The Los Gatos, California, company earned $2.36 billion, or $5.40 per share, a 41% increase from the same time last year. Revenue climbed 15% from a year ago to $9.82 billion. Netflix management predicted the company’s revenue will rise at the same 15% year-over-year pace during the October-December period, slightly than better than analysts have been expecting.

The strong financial performance in the past quarter coupled with the upbeat forecast eclipsed any worries about slowing subscriber growth. Netflix’s stock price surged nearly 4% in extended trading after the numbers came out, building upon a more than 40% increase in the company’s shares so far this year.

The past quarter’s subscriber gains were the lowest posted in any three-month period since the beginning of last year. That drop-off indicates Netflix is shifting to a new phase after reaping the benefits from a ban on the once-rampant practice of sharing account passwords that enabled an estimated 100 million people watch its popular service without paying for it.

The crackdown, triggered by a rare loss of subscribers coming out of the pandemic in 2022, helped Netflix add 57 million subscribers from June 2022 through this June — an average of more than 7 million per quarter, while many of its industry rivals have been struggling as households curbed their discretionary spending.

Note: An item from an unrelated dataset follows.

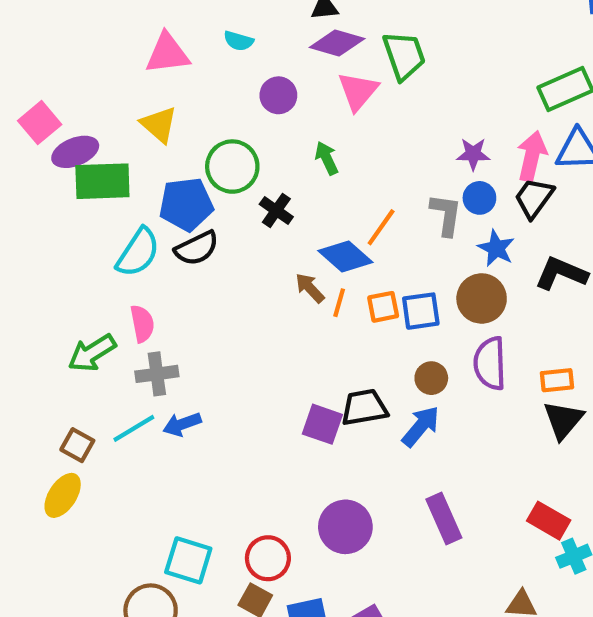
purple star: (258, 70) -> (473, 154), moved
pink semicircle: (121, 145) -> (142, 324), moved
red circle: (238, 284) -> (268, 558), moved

Netflix’s gains also were propelled by a low-priced version of its service that included commercials for the first time in its history. The company still is only getting a small fraction of its revenue from the 2-year-old advertising push, but Netflix is intensifying its focus on that segment of its business to help boost its profits.

In a letter to shareholder, Netflix reiterated previous cautionary notes about its expansion into advertising, though the low-priced option including commercials has become its fastest growing segment.

“We have much more work to do improving our offering for advertisers, which will be a priority over the next few years,” Netflix management wrote in the letter.

As part of its evolution, Netflix has been increasingly supplementing its lineup of scripted TV series and movies with live programming, such as a Labor Day spectacle featuring renowned glutton Joey Chestnut setting a world record for gorging on hot dogs in a showdown with his longtime nemesis Takeru Kobayashi.

Netflix will be trying to attract more viewer during the current quarter with a Nov. 15 fight pitting former heavyweight champion Mike Tyson against Jake Paul, a YouTube sensation turned boxer, and two National Football League games on Christmas Day.